====== PROVIDED ENTRIES ======
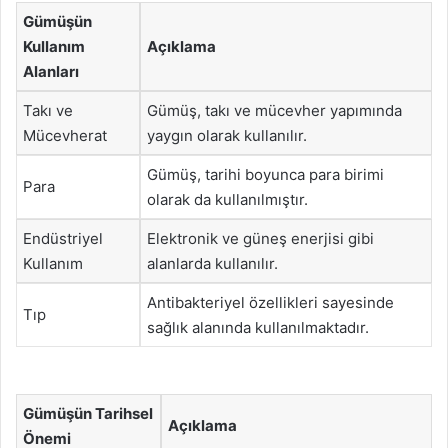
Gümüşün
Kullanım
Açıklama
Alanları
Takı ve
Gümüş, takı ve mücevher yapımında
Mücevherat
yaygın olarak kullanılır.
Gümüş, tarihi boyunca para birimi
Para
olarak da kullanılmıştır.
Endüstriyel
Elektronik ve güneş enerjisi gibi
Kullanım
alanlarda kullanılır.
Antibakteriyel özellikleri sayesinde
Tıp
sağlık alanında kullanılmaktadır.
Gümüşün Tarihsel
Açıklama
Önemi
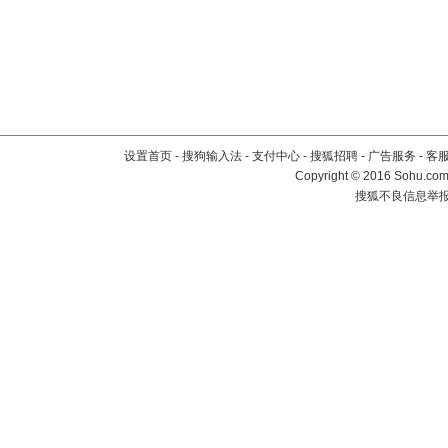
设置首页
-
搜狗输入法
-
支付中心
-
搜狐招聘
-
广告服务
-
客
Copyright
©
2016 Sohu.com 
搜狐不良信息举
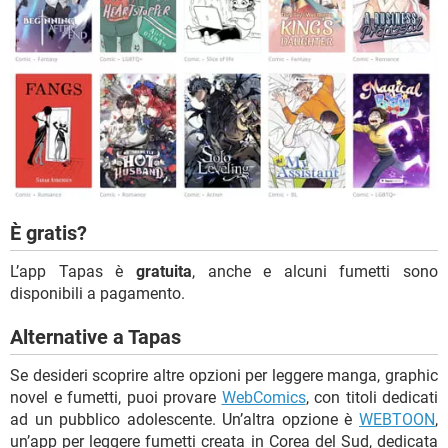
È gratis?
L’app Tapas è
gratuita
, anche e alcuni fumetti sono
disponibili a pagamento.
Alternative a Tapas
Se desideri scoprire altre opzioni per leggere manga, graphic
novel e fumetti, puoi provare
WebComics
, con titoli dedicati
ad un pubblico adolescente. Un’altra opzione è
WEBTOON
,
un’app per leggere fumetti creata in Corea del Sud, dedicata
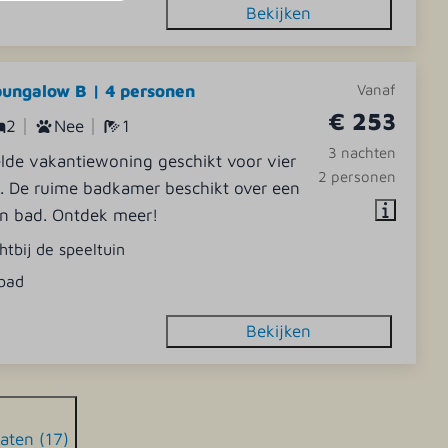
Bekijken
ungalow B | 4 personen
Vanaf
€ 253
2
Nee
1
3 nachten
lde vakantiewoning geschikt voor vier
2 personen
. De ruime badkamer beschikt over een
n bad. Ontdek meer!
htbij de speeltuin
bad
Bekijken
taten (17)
======
====== PROVIDED ENTRIES ======
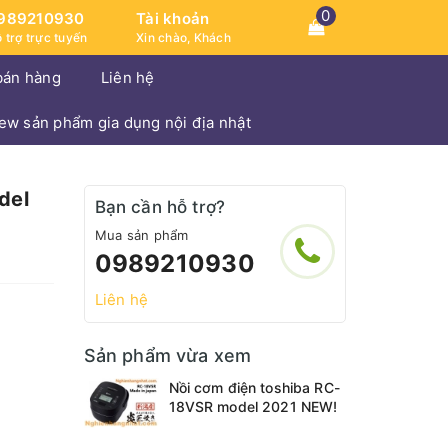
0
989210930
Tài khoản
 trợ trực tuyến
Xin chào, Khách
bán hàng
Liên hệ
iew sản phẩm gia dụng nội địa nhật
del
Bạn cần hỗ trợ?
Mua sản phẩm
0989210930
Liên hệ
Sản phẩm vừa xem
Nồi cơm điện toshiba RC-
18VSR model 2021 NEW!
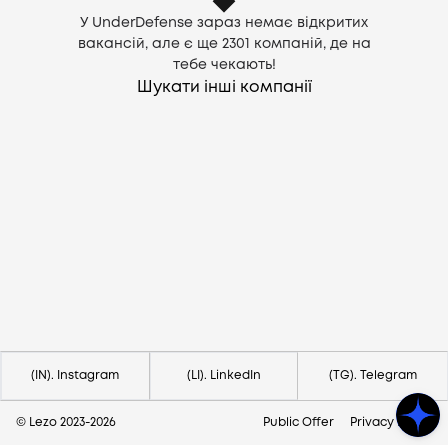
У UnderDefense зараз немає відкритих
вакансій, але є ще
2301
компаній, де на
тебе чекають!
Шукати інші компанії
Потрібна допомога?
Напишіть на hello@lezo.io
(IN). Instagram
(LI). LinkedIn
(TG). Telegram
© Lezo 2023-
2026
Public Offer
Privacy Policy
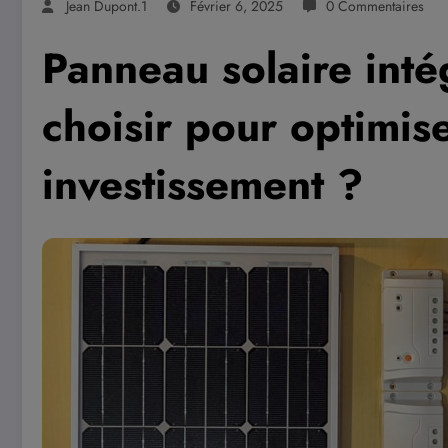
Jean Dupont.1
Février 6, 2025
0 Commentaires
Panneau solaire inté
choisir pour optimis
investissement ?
======
====== PROVIDED ENTRIES ======
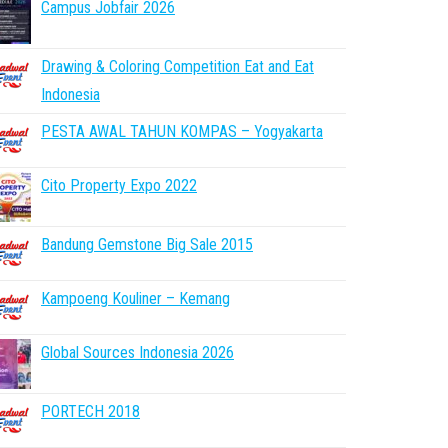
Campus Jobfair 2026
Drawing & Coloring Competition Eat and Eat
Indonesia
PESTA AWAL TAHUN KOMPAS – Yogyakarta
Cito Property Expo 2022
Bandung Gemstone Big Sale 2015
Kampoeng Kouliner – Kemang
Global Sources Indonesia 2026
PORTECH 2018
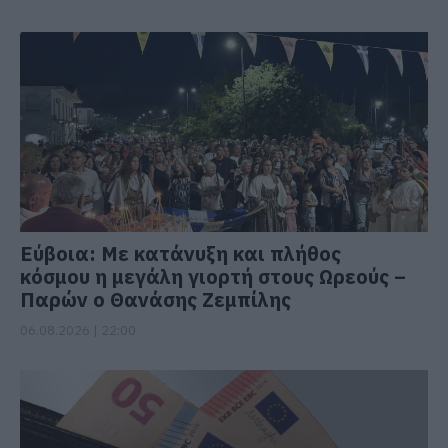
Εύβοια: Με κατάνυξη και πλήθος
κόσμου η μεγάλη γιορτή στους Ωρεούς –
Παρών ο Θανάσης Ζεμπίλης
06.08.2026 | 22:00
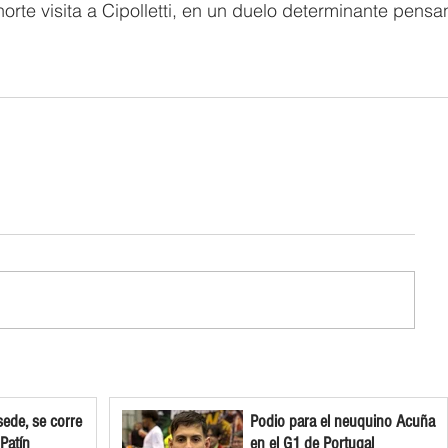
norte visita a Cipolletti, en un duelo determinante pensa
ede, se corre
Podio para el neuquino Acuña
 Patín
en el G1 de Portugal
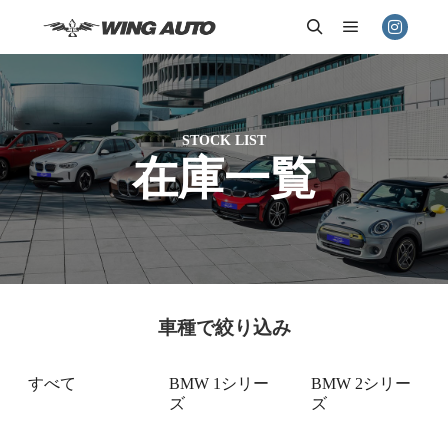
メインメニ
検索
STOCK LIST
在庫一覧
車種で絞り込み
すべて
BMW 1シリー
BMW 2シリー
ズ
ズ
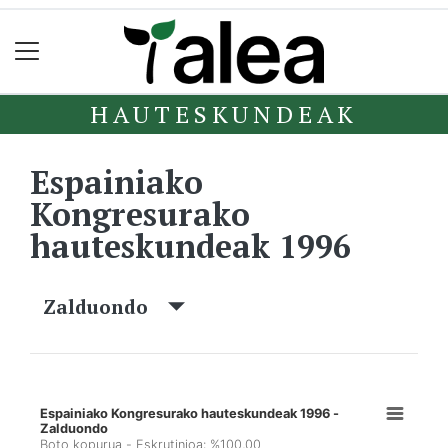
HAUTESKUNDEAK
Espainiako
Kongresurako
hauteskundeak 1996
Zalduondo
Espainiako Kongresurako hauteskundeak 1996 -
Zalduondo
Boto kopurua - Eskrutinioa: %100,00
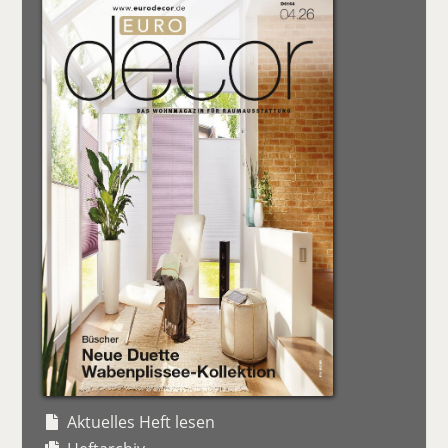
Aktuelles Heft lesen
======
In the records above, find each line that holds the word "leggere"; copy all such lines.

ANSWER AREA ▸
Se desideri scoprire altre opzioni per leggere manga, graphic
un’app per leggere fumetti creata in Corea del Sud, dedicata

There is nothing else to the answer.